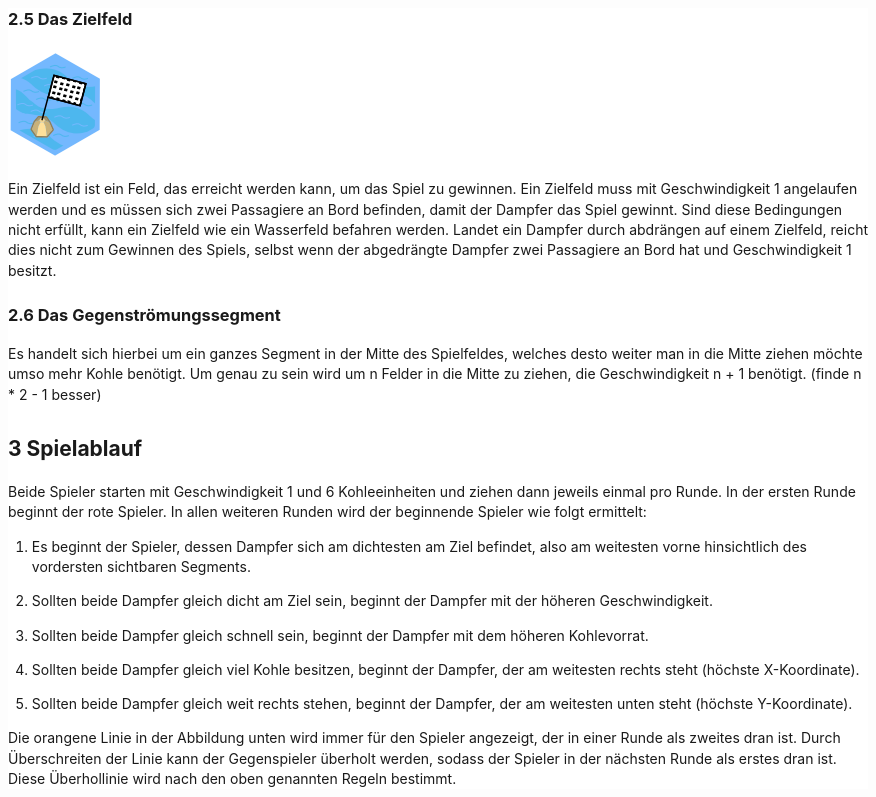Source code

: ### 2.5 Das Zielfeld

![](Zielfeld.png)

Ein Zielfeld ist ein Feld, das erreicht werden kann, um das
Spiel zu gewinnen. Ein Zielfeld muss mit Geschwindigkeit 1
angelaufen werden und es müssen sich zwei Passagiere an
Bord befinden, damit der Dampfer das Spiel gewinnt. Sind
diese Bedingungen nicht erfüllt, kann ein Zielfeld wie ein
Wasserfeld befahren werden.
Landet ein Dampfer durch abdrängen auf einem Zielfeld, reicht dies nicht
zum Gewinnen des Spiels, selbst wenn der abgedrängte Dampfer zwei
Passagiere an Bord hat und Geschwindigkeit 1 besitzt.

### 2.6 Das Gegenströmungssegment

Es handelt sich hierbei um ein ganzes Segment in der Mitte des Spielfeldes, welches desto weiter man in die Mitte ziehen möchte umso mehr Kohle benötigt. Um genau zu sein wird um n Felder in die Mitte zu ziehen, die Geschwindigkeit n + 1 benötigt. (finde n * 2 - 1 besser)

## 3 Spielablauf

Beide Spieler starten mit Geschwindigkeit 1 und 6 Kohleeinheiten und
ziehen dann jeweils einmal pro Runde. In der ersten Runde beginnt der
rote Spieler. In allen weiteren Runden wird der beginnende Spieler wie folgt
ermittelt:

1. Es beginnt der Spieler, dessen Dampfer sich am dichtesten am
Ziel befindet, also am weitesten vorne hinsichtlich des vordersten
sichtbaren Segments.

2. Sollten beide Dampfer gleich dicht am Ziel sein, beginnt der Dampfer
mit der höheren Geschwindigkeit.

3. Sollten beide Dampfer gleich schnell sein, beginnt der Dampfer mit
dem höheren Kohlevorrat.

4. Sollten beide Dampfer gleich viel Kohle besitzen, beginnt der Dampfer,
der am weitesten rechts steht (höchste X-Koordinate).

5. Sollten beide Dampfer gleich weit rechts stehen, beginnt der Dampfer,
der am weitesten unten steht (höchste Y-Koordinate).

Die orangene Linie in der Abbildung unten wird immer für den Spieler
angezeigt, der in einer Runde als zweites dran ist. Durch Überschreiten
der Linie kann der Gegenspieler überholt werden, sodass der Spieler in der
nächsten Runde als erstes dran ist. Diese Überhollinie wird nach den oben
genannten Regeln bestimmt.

···

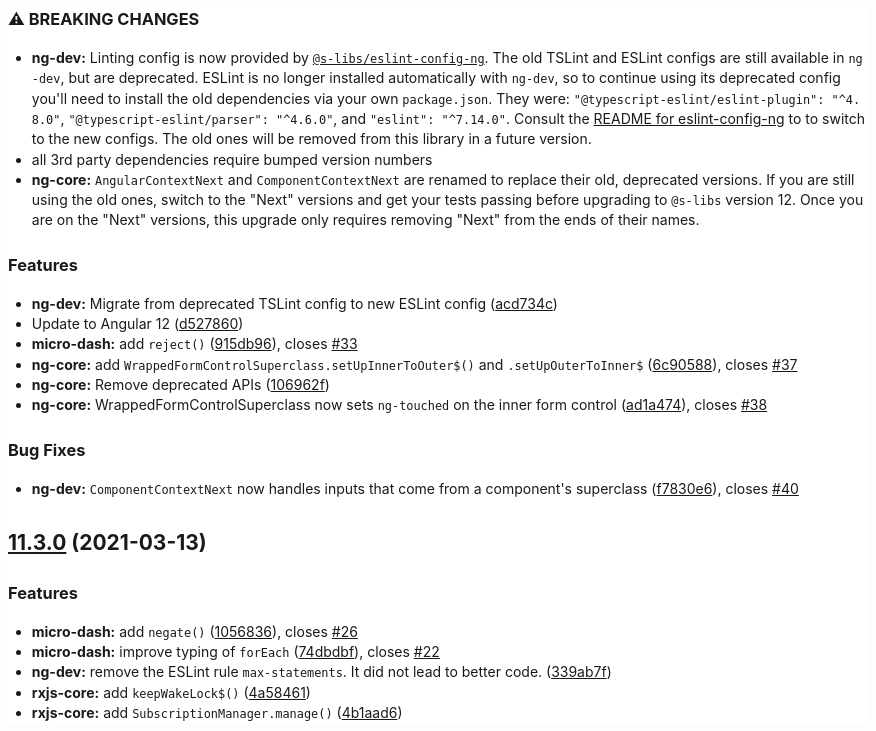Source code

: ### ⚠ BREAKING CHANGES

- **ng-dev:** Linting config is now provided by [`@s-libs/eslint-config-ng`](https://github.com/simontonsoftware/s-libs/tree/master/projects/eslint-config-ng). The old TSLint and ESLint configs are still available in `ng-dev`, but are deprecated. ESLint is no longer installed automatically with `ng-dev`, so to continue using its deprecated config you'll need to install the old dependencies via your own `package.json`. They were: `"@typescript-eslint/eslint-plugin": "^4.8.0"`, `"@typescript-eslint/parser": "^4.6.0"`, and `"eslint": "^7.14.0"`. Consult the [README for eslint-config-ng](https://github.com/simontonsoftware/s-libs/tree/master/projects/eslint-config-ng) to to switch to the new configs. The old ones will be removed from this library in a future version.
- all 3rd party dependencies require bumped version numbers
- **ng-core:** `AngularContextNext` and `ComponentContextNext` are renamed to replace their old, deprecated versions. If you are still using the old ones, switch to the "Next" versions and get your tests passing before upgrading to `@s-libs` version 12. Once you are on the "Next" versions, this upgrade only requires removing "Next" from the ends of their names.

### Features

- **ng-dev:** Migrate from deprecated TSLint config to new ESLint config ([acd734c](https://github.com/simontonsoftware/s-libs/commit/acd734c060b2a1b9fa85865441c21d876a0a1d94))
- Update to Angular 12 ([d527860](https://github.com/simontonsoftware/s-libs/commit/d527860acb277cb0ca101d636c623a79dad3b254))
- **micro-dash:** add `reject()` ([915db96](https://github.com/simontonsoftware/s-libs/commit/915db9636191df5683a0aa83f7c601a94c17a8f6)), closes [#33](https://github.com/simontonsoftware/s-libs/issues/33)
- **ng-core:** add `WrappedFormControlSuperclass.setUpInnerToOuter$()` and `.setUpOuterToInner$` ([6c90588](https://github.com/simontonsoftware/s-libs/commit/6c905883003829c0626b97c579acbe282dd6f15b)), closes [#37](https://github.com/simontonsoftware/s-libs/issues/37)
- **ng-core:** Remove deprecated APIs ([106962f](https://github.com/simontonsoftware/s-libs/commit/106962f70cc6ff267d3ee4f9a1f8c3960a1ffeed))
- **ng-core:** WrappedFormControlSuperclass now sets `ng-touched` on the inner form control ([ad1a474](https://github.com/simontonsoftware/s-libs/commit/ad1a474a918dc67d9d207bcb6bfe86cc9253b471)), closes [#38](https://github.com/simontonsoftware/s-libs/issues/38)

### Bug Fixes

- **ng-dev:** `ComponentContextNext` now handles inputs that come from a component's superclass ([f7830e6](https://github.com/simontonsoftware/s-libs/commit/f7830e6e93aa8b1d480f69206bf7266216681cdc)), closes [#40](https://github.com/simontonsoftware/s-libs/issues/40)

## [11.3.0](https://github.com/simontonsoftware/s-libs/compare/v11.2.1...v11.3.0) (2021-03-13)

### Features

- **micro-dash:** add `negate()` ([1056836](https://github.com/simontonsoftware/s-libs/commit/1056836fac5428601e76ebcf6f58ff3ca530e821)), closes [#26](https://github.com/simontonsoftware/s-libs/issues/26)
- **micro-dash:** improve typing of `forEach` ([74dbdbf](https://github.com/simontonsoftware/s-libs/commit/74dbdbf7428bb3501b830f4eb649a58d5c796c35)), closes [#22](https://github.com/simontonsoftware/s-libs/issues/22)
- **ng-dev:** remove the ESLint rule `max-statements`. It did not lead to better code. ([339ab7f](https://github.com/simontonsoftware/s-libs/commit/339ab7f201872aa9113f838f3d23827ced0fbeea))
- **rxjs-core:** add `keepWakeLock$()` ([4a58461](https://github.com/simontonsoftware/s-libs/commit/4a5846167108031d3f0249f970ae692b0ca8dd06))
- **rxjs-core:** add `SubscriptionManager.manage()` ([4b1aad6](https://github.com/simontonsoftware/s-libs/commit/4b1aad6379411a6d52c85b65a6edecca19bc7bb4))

···

TASK STATEMENT:
Please return a copy of each line in the entries that has the string "Zielfeld".

FINISHED TASK:
: ### 2.5 Das Zielfeld
![](Zielfeld.png)
Ein Zielfeld ist ein Feld, das erreicht werden kann, um das
Spiel zu gewinnen. Ein Zielfeld muss mit Geschwindigkeit 1
diese Bedingungen nicht erfüllt, kann ein Zielfeld wie ein
Landet ein Dampfer durch abdrängen auf einem Zielfeld, reicht dies nicht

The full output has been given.